Again, same for an NVDIMM.  Use the pmem block-device as a RAID-member device.

>> This patch series is extending that
>> out to the DAX-mmap case, but it's the same principle of "write to
>> clear error" that we live with in the block-I/O path.  What
>> clarification are you looking for beyond that point?
>
> I'm asking for an actual design document that explains how moving
> all the redundancy and bad sector correction stuff from the LBA
> layer up into application space is supposed to work when
> applications have no clue about LBA mappings, nor tend to keep
> redundant data around. i.e. you're proposing this:

These patches are not proposing *new* / general infrastructure for
moving redundancy and bad sector correction handling to userspace.  If
an existing app is somehow dealing with raw (without RAID) device
errors on disk storage media today it should not need to change to
handle errors on an NVDIMM.  My expectation is that very few if any
applications handle this today and just fail in the presence of media
errors.

> Application
> Application data redundancy/correction
> Filesystem
> Block
> [LBA mapping/redundancy/correction driver e.g. md/dm]
> driver
> hardware
>
> And somehow all the error information from the hardware layer needs
> to be propagated up to the application layer, along with all the
> mapping information from the filesystem and block layers for the
> application to make sense of the hardware reported errors.
>
> I see assumptions this this "just works" but we don't have any of
> the relevant APIs or infrastructure to enable the application to do
> the hardware error->file+offset namespace mapping (i.e. filesystem
> reverse mapping for for file offsets and directory paths, and
> reverse mapping for the the block layer remapping drivers).

If an application expects errors to be handled beneath the filesystem
then it should forgo DAX and arrange for the NVDIMM devices to be
RAIDed.  Otherwise, if an application wants to use DAX then it might
need to be prepared to handle media errors itself same as the
un-RAIDed disk case.  Yes, at an administrative level without
reverse-mapping support from a filesystem there's presently no way to
ask "which files on this fs are impacted by media errors", and we're
aware that reverse-mapping capabilities are nascent for current
DAX-aware filesystems.  The forward lookup path, as impractical as it
is for large numbers of files, is available if an application wanted
to know if a specific file was impacted.  We've discussed possibly
extending fiemap() to return bad blocks in a file rather than
consulting sysfs, or extending lseek() with something like SEEK_ERROR
to return offsets of bad areas in a file.
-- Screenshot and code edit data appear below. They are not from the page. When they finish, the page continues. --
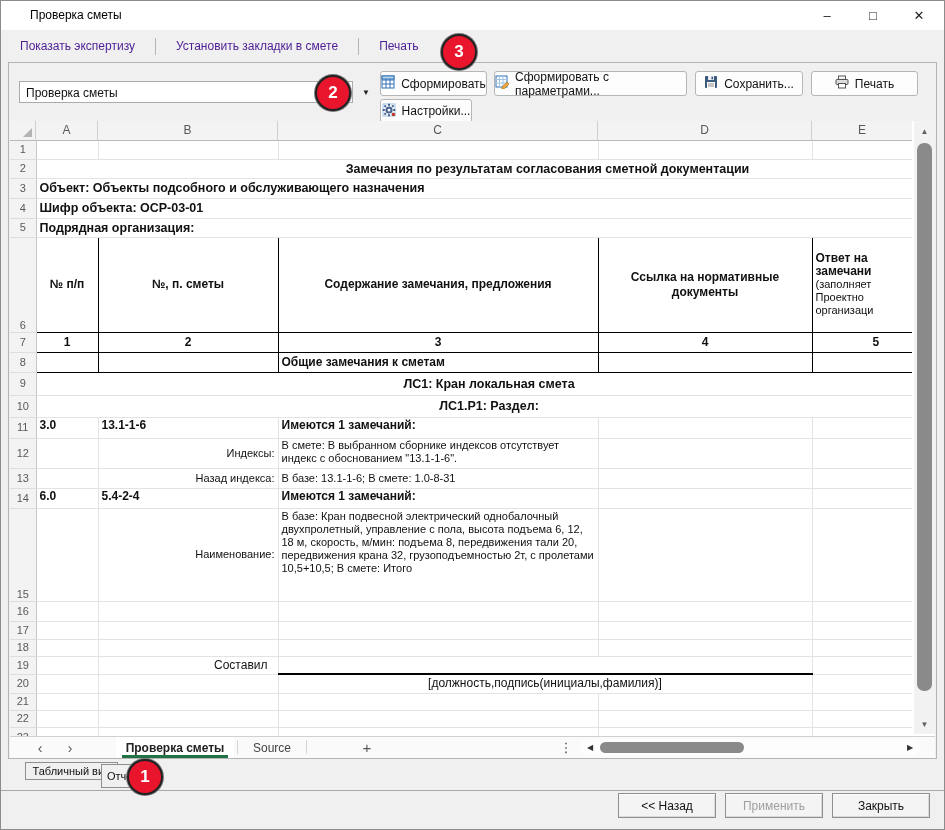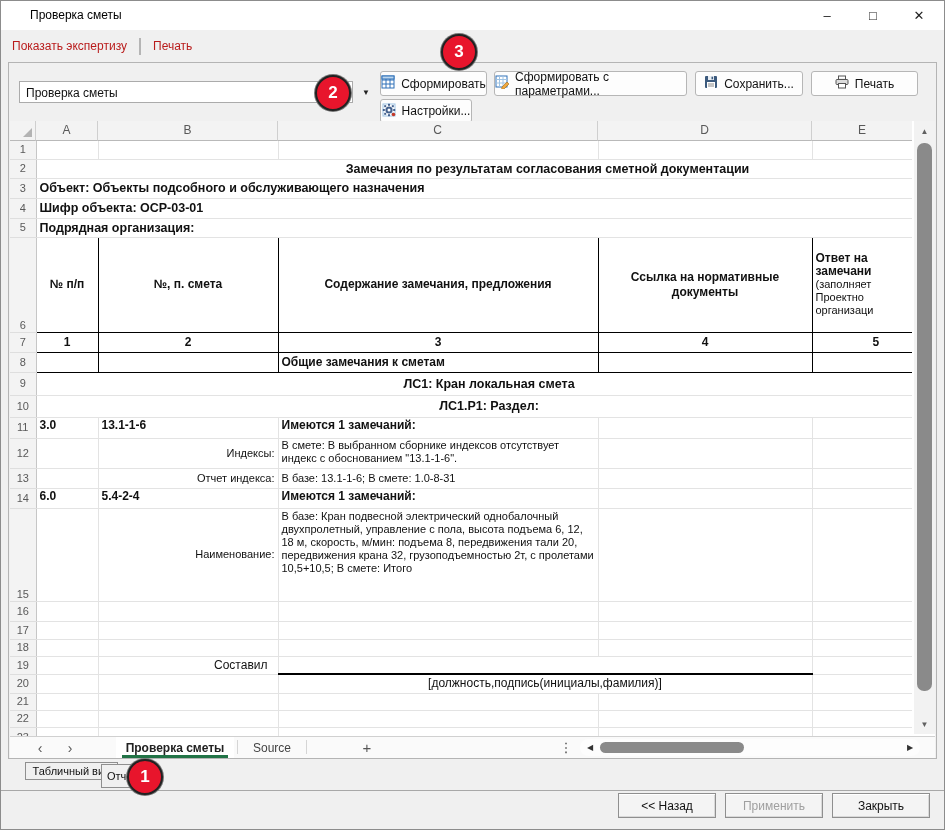--- a/index.html
+++ b/index.html
@@ -5,21 +5,21 @@
   html,body{margin:0;padding:0;}
   body{width:945px;height:830px;position:relative;background:#f0f0f0;
        font-family:"Liberation Sans",sans-serif;color:#111;overflow:hidden;}
   .frame{position:absolute;inset:0;border:1px solid #8c8c8c;pointer-events:none;z-index:99;}
   
   .titlebar{position:absolute;left:0;top:0;width:945px;height:30px;background:#fff;}
   .title{position:absolute;left:30px;top:8px;font-size:12px;color:#000;}
   .winbtn{position:absolute;top:0;width:46px;height:30px;display:flex;align-items:center;justify-content:center;font-size:13px;color:#222;}
   
   .menubar{position:absolute;left:0;top:30px;width:945px;height:32px;display:flex;align-items:center;}
-  .menuitem{padding:0 12px;font-size:12px;color:#b91c1c;height:24px;display:flex;align-items:center;}
+  .menuitem{padding:0 20px;font-size:12px;color:#4c1d95;height:24px;display:flex;align-items:center;}
   .menusep{width:1px;height:17px;background:#b5b5b5;}
   
   .panel{position:absolute;left:8px;top:62px;width:927px;height:695px;border:1px solid #b4b4b4;background:#f0f0f0;}
   .combo{position:absolute;left:10px;top:18px;width:334px;height:22px;background:#fff;border:1px solid #ababab;
          font-size:12px;line-height:22px;padding-left:6px;box-sizing:border-box;}
   .comboarrow{position:absolute;left:347px;top:20px;width:20px;height:18px;display:flex;align-items:center;justify-content:center;font-size:8px;color:#222;}
   .tbtn{position:absolute;height:25px;background:#fdfdfd;border:1px solid #b6b6b6;border-radius:3px;
         display:flex;align-items:center;justify-content:center;gap:6px;font-size:12px;color:#111;box-sizing:border-box;}
   .tbtn svg{flex:0 0 auto;}
   
@@ -77,20 +77,21 @@
 <div class="titlebar">
   <span class="title">Проверка сметы</span>
   <span class="winbtn" style="left:804px">–</span>
   <span class="winbtn" style="left:850px">□</span>
   <span class="winbtn" style="left:896px">✕</span>
 </div>
 
 <div class="menubar">
   <span class="menuitem">Показать экспертизу</span>
   <span class="menusep"></span>
+  <span class="menuitem">Установить закладки в смете</span>
   <span class="menusep"></span>
   <span class="menuitem">Печать</span>
 </div>
 
 <div class="panel">
 
   <div class="combo">Проверка сметы</div>
   <div class="comboarrow">▼</div>
 
   <div class="tbtn" style="left:371px;top:8px;width:107px">
@@ -190,21 +191,21 @@
               <td class="g">4</td>
               <td colspan="5" class="b f13">Шифр объекта: ОСР-03-01</td>
             </tr>
         <tr style="height:19px">
               <td class="g">5</td>
               <td colspan="5" class="b f13">Подрядная организация:</td>
             </tr>
         <tr style="height:95px">
           <td class="g gb">6</td>
           <td class="bk b c f12">№ п/п</td>
-          <td class="bk b c f12">№, п. смета</td>
+          <td class="bk b c f12">№, п. сметы</td>
           <td class="bk b c f12">Содержание замечания, предложения</td>
           <td class="bk b c f12">Ссылка на нормативные документы</td>
           <td class="bk eh">
             <div class="bd">Ответ на</div>
             <div class="bd">замечани</div>
             <div>(заполняет</div>
             <div>Проектно</div>
             <div>организаци</div>
           </td>
         </tr>
@@ -244,21 +245,21 @@
           <td class="g">12</td>
           <td></td>
           <td class="r">Индексы:</td>
           <td class="t">В смете: В выбранном сборнике индексов отсутствует индекс с обоснованием "13.1-1-6".</td>
           <td></td>
               <td></td>
         </tr>
         <tr style="height:20px">
           <td class="g">13</td>
           <td></td>
-          <td class="r">Отчет индекса:</td>
+          <td class="r">Назад индекса:</td>
           <td>В базе:  13.1-1-6;   В смете: 1.0-8-31</td>
           <td></td>
               <td></td>
         </tr>
         <tr style="height:20px">
           <td class="g">14</td>
           <td class="b f12 t">6.0</td>
           <td class="b f12 t">5.4-2-4</td>
           <td class="b f12 t">Имеются  1 замечаний:</td>
           <td></td>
> I haven't seen any design/documentation for infrastructure at the
> application layer to handle redundant data and correctly
> transparently so I don't have any idea what the technical
> requirements this different IO stack places on filesystems may be.
> Hence I'm asking for some kind of architecture/design documentation
> that I can read to understand exactly what is being proposed here...

I think this is a discussion for a solution that would build on top of
this basic "here are the errors, re-write them with good data if you
can; otherwise, best of luck" foundation.  Something like a DAX-aware
device mapper layer that duplicates data tagged with REQ_META so at
least we have a recovery path when a sector error lands in critical
filesystem-metadata.  However, anything we come up with to make NVDIMM
errors more survivable should be directly applicable to traditional
disk storage as well.  Along these lines we had a BoF session at Vault
where drive vendors we're wondering if the sysfs bad sectors list
could help software recover from the loss of a disk-head, or other
errors that only take down part of the drive.  An I/O hint that flags
data that should be stored redundantly might be useful there as well.

By the way, your presence was sorely missed at LSF/MM!